A few photographs from a recent food assignment for Peruvian business magazine G de Gestión. Care for a little caviar on top of your sushi?
Yet another stop I made on my way through Barranco was at Artesanos Don Bosco. An Italian priest started the non-profit that trains impoverished communities in the Andes in woodworking and other arts, such as painting and textiles. The Lima shop sells the beautiful products and the profits go back to the communities. The quality is stunning.
Some places look better at night. A few more outtakes from The Neighborhood assignment.
Back in October I photographed several hot spots of the Barranco neighborhood of Lima for National Geographic Traveler. In the next few posts I look forward to sharing some of the outtakes from the assignment.
These pictures are from Museo Pedro de Osma. If you like historic buildings and architecture, I found the space as stunning as the artwork inside. It was built by the Osma family in the early 1900s and was a private residence until it became a museum in 1987. Behind the main building are additional gallery spaces and beautiful gardens. The art includes textiles, sculptures, furniture, silver and paintings, some dating back as far as the 16th century.
In February I spent a quick and perfect night in Paracas, a three hour drive down the coast from Lima. Within seconds it became my favorite coastal destination in Peru. The contrast from dry dessert to blue-green ocean is striking. Early in the morning in red kayaks Oscar and I paddled across the bay to an empty, sandy and seaweedy beach and went for a cold swim. Clean. Quiet. Peaceful. Bliss.
As I work on editing photographs from El Ayllu, I thought I’d share a few. Both the church and the historic home in the last frame were torn down weeks ago. The land is slowly being turned over to Jorge Chavez International Airport for its expansion. Ol’ François had it right when he said the only thing constant in life is change.
Yesterday Anita opened the doors of her restaurant Mi Terruño in Callao. This month the Peruvian Ministry of Transportation and Communications is expected to turn over 1730 acres of land to Lima Airport Partners for its US$800 million expansion plan for Jorge Chavez International Airport. Anita used to live on this land; she is one of about 700 families that were relocated to make way for the expansion. Plans are underway for the construction of a new runway and eventually the creation of an entirely new main terminal, control tower, shopping area and other commercial infrastructure.
Anita ran a restaurant and store in her former neighborhood, known as El Ayllu, for decades. Now she carries on the tradition, alongside three of her sisters, at this new property. Her carapulcra chinchana – a Peruvian stew of dried yellow potatoes, peanut, ají panca, pork and lots of other flavorful things – was the first I tasted. I don’t expect to find better. Hoping Anita finds lots of luck and customers in her new place.
I enjoyed a chance to hang around one of my favorite Lima neighborhoods for the February/March issue of National Geographic Traveler. I look forward to sharing more photos from the assignment in a couple of months.

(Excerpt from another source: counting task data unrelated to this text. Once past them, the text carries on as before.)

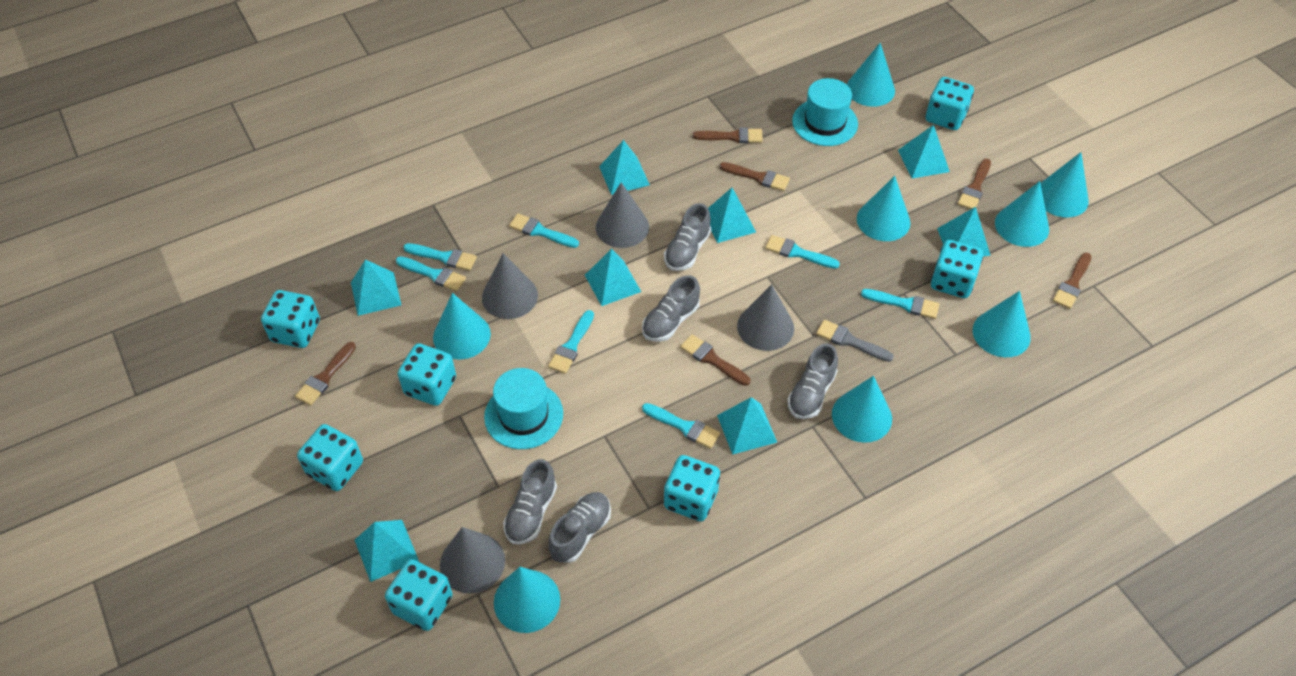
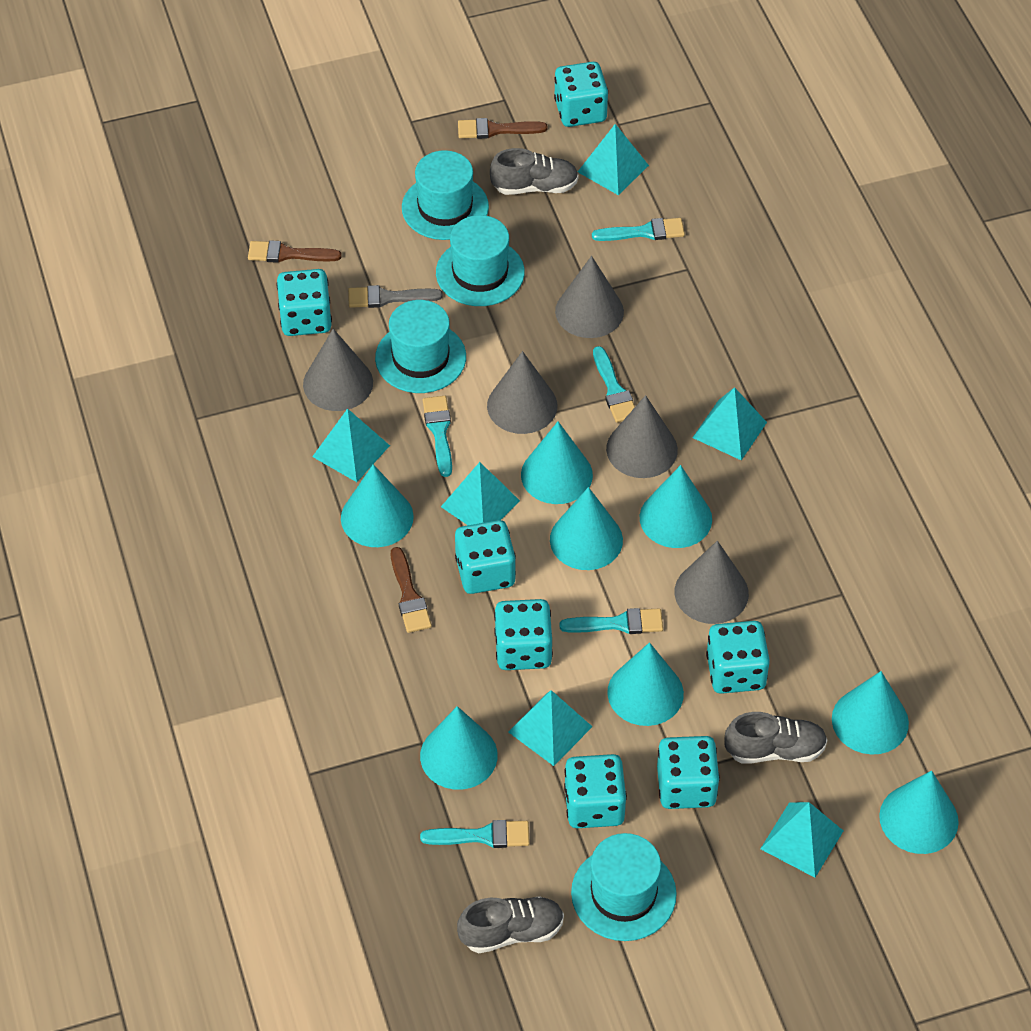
brown brush: 6 -> 3
grey cone: 4 -> 5
grey shoe: 5 -> 3
turquoise brush: 7 -> 5
turquoise hat: 2 -> 4
turquoise pyramid: 8 -> 6

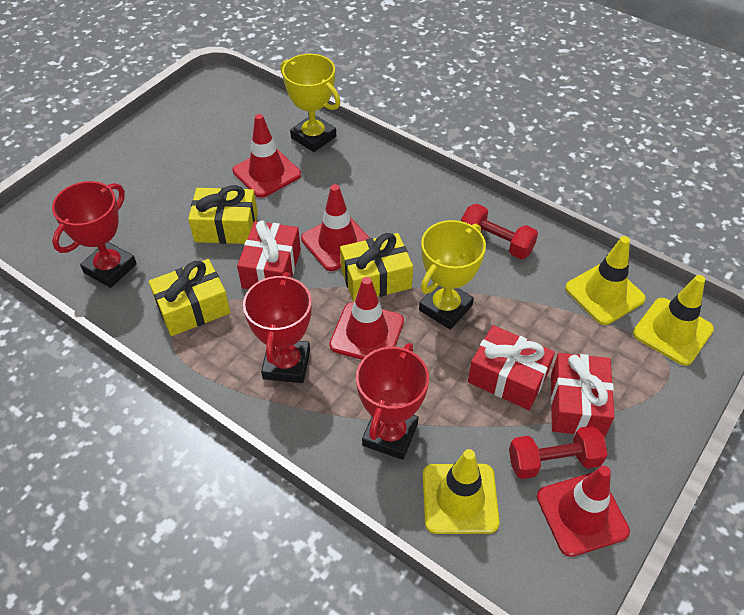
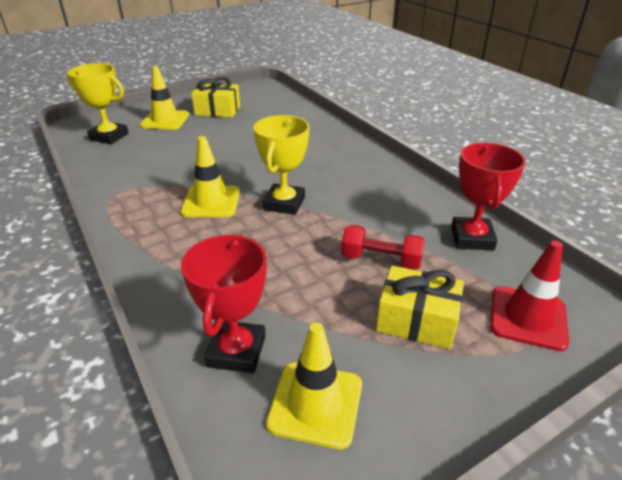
red dumbbell: 2 -> 1
red gift: 3 -> 0
red traffic cone: 4 -> 1
red trophy: 3 -> 2
yellow gift: 3 -> 2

Sunday feels like the right day to blog this photo. It kind of sums up how I feel right now. Resting up for a busy week ahead.
A few weeks ago my husband and I put together our best of 2012. It was a great chance for us to reflect on what we did well this year and think about what we could have done better.
This year we witnessed sadness and joy, success and despair, devotion and apathy. We traveled throughout Peru and documented religious traditions in the Andes, mining in the Amazon and recycling in Lima, among dozens of other stories. We found more stories than we’ll ever have time to tell, which makes us optimistic that we’ll have plenty to do in 2013. Happy New Year to everyone. May your life and story this year make you proud.